» **Exercise objective**:
Locate and copy each line in the data that contains the word "postigao".

Data extracted from a collection:
····················

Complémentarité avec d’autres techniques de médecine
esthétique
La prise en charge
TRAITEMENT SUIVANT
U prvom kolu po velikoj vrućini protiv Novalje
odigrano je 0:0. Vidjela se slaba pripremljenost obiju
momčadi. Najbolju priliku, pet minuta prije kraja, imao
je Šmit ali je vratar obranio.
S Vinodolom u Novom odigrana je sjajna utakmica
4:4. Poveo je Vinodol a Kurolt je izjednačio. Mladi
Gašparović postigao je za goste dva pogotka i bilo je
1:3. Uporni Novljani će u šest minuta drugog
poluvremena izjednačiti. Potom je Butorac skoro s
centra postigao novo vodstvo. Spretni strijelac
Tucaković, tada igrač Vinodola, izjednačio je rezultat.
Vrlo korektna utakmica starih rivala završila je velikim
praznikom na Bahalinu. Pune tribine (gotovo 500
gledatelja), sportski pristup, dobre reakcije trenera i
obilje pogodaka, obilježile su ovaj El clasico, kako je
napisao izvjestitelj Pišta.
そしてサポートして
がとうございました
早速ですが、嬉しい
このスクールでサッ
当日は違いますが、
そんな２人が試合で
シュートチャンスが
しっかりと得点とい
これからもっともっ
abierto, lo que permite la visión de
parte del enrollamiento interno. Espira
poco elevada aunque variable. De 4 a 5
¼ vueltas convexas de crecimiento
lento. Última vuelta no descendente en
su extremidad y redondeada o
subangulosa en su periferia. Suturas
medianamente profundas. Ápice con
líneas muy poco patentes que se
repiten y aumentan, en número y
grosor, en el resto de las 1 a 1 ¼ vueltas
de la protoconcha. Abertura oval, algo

····················

» **Result of the exercise**:
Gašparović postigao je za goste dva pogotka i bilo je
centra postigao novo vodstvo. Spretni strijelac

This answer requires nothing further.